Common Outdoor Security Camera Placement Errors
Security cameras are not created equally. Some have considerably greater viewing power, much higher resolutions and features, and some can hook up to a wide variety of receiving systems. Your choice in cameras is very important, as depending on your needs and budget, there will be features that are very important and features that are much less so.
However, all cameras are prone to user error, and one of the most common mistakes among people setting up their security cameras is the placement of the camera in or around their household. Cameras can be placed anywhere around your house, but that freedom comes with more mistakes, and these mistakes can prevent you from securing your household they way you want to. Here are a few common (but not widely known) security camera placement mistakes that you should try your best to avoid.
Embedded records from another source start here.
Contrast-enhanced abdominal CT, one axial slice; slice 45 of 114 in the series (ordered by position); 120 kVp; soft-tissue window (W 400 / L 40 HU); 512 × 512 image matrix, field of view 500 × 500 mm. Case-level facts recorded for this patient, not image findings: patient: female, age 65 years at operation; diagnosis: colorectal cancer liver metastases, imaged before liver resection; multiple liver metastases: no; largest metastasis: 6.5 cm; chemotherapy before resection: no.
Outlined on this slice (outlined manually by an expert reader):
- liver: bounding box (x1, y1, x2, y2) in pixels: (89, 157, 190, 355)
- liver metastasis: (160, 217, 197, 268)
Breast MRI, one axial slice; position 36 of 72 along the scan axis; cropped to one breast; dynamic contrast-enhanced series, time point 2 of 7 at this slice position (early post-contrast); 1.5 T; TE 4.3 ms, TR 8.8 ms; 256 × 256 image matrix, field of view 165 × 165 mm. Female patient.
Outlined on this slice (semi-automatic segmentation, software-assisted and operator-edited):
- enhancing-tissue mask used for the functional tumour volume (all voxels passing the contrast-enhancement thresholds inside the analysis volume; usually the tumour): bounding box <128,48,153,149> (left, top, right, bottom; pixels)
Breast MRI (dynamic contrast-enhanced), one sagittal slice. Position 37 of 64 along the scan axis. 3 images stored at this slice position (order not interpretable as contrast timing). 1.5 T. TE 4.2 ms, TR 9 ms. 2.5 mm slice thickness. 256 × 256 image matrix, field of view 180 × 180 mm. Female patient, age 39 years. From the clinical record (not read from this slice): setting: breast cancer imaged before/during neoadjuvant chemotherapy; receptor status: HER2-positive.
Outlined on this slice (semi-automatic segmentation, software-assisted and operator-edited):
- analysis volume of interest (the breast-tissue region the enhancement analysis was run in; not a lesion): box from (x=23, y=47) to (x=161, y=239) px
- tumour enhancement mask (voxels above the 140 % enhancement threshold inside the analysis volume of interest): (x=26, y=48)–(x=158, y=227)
1. Pointing Your Camera At the Sun
A common mistake with outdoor cameras is to point the cameras in a location that may, at some point, face directly into the sun without adequate sun cover. It is not the light from the sun that one has to worry about – though too much sunlight can make it difficult to see out of your camera – it is the suns rays that can do the damage. There are two problems that may occur:
First, the lens of your camera can collect the sun’s rays like a magnifying glass, focus the rays into a single point, and burn the components inside the camera, much like those that use their magnifying glass to burn paper. This can permanently damage the camera and possibly be a safety hazard. Another problem is that some cameras use an older sensor, and the light from the sun can overload the sensor, damaging it or, at the very least, temporarily blinding it for your security.
2. Keeping it Too Far Away
Some people like to get help installing cameras in locations that are extremely difficult to access. While in some ways this can be good for security (greater viewing area, out of reach of intruders, etc.), it can also pose serious problems if you do not have a way to reach the camera very easily.
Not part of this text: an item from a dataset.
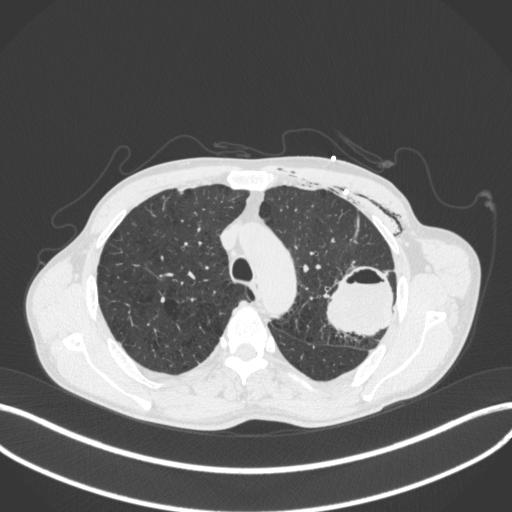
Chest CT, one axial slice. Position 298 of 416 along the scan axis. 120 kVp. Lung window (W 1500 / L -600 HU). 1 mm slice thickness. 512 × 512 image matrix, field of view 400 × 400 mm. Male patient, age 58 years. Case-level facts recorded for this patient, not image findings: clinical TNM (as recorded): T3 N0 M0.
Structures marked on this image (bounding box drawn by a radiologist):
- lung tumour (recorded histology: adenocarcinoma): bounding box <317,261,400,341> (left, top, right, bottom; pixels)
For example, infrared cameras have a tendency to attract bugs, including spiders. Should a spider weave a web in front of the camera, you need to be able to clean the web off easily to prevent obstructed views. If the camera is too far out of reach, this may not be possible. Make sure you have a way to reach the camera whenever you need to, without putting yourself in danger.
3. Wireless Security Cameras Have Location Problems
Wireless security cameras send signals through the air to a receiver somewhere inside of your home. Unfortunately, these wireless signals can be obstructed by walls, plants – even people. When obstructed you may get blurry or no signal. In addition, these problems can be exacerbated during harsh weather conditions. Setting up a wireless camera has to be done carefully, within range of a good receiver and with a great deal of testing to make sure it works in all conditions.